9. What does being an FTE Fellow mean to you?

I always say, “Guess what folks? I was trained with Rockefeller money, I reported to UTS through my relationship with FTE and I became the pastor of the Rockefeller church, so it looks like I’m all up in the Rockefeller and FTE experience.” Not only did I receive money, but there were programs and opportunities for the exchange about the meaning of theological education and I think it was a kind of enculturation in a spirit of excellence for ministry. You don’t just take the money and do anything. And this is not to suggest any elitism at all unless it is the elitism of excellence in the pursuit of ministry. And that is not a bad kind of elitism.

10. What is your best piece of advice for emerging leaders of the church and the academy?

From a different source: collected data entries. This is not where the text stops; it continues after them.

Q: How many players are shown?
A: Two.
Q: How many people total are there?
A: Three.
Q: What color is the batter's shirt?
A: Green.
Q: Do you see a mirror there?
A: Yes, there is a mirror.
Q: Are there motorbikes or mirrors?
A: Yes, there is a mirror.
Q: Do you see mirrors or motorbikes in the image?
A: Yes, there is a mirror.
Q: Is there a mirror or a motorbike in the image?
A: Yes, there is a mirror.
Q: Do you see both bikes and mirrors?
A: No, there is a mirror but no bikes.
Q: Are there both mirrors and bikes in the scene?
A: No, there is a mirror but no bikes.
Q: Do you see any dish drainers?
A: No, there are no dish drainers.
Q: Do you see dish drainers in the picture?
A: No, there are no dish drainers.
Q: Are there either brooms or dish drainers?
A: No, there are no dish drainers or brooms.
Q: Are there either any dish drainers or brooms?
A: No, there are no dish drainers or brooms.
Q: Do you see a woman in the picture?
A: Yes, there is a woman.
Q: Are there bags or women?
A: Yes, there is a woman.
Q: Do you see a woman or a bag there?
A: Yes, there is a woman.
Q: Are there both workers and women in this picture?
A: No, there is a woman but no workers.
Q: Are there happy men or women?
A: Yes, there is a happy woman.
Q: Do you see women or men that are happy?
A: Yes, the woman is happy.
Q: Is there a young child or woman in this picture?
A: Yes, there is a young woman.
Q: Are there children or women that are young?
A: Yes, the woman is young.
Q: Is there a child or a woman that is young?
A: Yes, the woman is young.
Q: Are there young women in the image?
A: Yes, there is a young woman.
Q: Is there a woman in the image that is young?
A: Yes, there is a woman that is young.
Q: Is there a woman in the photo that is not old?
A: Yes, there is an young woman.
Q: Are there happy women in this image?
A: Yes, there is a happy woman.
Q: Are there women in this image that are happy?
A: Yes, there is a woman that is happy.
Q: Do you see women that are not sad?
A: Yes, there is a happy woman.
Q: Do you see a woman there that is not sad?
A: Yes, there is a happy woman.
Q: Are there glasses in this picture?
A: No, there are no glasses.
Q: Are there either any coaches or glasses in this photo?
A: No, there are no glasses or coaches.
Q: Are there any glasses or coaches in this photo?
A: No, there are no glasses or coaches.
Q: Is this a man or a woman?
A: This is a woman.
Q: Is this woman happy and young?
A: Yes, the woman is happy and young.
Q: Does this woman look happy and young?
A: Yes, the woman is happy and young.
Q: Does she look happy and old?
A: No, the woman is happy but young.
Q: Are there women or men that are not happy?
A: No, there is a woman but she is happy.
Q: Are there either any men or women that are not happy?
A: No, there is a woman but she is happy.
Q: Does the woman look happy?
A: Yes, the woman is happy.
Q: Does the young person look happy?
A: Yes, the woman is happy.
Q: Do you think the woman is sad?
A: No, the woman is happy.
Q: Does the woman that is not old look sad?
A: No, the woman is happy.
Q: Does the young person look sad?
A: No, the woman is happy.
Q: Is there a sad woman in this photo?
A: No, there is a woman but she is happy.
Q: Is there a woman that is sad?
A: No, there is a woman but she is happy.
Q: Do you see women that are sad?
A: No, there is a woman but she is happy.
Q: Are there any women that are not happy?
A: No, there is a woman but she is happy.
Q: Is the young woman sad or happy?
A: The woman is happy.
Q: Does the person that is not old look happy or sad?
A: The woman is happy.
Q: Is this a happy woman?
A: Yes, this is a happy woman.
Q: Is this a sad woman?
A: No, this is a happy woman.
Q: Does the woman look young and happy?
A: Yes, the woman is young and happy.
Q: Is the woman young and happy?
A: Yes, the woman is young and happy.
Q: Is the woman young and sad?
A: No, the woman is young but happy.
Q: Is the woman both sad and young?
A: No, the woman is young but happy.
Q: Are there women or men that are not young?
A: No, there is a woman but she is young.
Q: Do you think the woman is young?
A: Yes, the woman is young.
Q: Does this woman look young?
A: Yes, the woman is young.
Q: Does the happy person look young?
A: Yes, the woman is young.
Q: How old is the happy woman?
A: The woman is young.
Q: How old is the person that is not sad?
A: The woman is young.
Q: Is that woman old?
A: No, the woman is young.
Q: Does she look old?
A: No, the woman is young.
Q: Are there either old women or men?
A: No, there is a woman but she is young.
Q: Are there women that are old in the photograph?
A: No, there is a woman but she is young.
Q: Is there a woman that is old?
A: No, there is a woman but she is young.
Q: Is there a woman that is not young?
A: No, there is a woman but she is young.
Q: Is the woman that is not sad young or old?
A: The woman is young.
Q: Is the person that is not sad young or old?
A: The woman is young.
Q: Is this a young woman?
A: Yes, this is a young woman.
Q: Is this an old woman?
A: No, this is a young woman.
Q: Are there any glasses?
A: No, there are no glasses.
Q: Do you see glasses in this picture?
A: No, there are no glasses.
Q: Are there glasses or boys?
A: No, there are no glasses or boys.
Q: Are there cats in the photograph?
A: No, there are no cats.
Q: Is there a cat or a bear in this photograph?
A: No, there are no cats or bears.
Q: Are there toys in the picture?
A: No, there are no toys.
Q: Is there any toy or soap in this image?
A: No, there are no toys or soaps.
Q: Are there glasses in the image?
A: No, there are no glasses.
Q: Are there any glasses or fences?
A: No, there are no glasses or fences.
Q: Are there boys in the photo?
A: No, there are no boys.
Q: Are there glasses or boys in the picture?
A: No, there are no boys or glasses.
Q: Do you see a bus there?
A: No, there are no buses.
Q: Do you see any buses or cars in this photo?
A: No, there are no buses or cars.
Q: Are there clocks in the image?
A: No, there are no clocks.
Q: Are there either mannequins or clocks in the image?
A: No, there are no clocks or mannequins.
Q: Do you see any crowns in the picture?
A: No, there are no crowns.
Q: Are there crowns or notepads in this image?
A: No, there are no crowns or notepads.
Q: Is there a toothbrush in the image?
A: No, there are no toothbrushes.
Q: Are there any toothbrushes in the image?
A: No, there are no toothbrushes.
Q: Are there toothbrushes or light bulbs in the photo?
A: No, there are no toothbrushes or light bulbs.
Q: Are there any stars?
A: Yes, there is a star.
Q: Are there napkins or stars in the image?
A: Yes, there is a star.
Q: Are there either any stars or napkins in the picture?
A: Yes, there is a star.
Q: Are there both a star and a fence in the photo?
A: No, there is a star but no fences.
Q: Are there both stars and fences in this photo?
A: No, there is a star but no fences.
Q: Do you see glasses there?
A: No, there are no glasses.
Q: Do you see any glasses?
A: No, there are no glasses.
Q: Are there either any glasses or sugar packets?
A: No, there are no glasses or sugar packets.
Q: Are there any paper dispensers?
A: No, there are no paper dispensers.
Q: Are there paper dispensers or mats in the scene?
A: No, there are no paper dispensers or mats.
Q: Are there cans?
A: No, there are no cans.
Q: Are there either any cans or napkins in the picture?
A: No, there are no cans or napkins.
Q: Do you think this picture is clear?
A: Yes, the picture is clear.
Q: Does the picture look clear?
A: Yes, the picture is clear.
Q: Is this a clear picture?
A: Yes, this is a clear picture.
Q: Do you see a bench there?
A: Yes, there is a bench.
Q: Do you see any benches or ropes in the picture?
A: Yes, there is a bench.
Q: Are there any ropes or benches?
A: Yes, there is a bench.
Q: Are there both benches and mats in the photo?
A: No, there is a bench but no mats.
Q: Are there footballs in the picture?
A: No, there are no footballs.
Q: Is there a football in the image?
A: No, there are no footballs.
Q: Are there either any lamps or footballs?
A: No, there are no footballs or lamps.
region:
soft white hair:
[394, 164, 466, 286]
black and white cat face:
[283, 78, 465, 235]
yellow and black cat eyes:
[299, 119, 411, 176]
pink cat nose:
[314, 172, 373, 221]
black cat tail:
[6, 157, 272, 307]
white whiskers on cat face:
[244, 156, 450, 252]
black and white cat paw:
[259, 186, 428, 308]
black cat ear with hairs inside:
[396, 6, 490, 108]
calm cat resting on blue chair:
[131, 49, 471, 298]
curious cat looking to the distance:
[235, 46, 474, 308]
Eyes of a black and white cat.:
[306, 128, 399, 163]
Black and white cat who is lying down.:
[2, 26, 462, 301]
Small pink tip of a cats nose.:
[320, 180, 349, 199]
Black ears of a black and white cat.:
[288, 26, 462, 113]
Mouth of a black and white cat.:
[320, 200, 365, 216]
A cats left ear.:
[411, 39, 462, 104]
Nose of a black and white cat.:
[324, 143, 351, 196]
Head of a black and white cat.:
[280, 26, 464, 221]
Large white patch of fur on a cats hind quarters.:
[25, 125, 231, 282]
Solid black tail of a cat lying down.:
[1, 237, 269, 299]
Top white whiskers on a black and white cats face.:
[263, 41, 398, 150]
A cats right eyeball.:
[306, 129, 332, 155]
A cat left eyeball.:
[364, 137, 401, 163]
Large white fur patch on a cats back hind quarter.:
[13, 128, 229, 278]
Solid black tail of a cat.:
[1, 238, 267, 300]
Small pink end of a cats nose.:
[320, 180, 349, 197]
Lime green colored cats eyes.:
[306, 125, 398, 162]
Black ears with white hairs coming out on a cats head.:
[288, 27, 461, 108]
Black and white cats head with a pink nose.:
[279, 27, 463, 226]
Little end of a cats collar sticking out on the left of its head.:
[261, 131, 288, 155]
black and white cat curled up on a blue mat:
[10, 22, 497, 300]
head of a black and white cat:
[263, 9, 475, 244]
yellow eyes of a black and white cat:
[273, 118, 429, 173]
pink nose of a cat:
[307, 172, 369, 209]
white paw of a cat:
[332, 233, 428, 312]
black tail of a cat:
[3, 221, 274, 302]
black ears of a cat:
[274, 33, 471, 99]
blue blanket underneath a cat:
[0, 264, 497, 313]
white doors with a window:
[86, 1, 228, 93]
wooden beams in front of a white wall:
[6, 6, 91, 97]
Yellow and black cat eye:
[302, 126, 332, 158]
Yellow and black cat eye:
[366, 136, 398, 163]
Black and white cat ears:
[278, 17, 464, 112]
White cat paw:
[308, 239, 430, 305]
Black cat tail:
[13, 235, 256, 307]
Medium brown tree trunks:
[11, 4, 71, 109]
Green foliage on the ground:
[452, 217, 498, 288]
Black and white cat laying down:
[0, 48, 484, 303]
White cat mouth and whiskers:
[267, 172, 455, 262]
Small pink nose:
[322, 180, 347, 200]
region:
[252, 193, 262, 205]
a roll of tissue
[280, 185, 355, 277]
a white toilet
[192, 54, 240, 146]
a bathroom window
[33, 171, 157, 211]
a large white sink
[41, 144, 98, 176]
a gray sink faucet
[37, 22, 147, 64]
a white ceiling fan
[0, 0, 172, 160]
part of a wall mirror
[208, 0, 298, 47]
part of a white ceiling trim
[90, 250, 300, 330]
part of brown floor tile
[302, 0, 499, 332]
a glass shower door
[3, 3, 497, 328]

We live between faithfulness to God and faithfulness to our perceived self-interest for thriving. I think that every leader needs to see if he or she can be conscientious in seeking to believe that faithfulness to the call of God carries with it a prospect of flourishing, feeding family and taking care of needs. There needs to be restoration in the confidence that faith is feasible. You can have a decent quality of life and still be faithful to the call of God.

Emerging leaders also have to believe that while the ways in which God reveals God’s self may not be as hocus-pocus as it was in the so-called “Bible days,” God still communicates with those that are prepared to give the same listening in the midst of meditation, devotion, public worship and service. As stated before, we need a revival of a sense of the reality of spirit. We need a broadened sense of what spirit is. It’s not just 99 verses of Halleluiah, getting a good shout on or getting in five more stanzas to a praise song. We need to know the spirit of the age that Dr. King talked about; the zeitgeist that there is a spirit at work in the world and that same spirit is connected to the spirit inside of ourselves.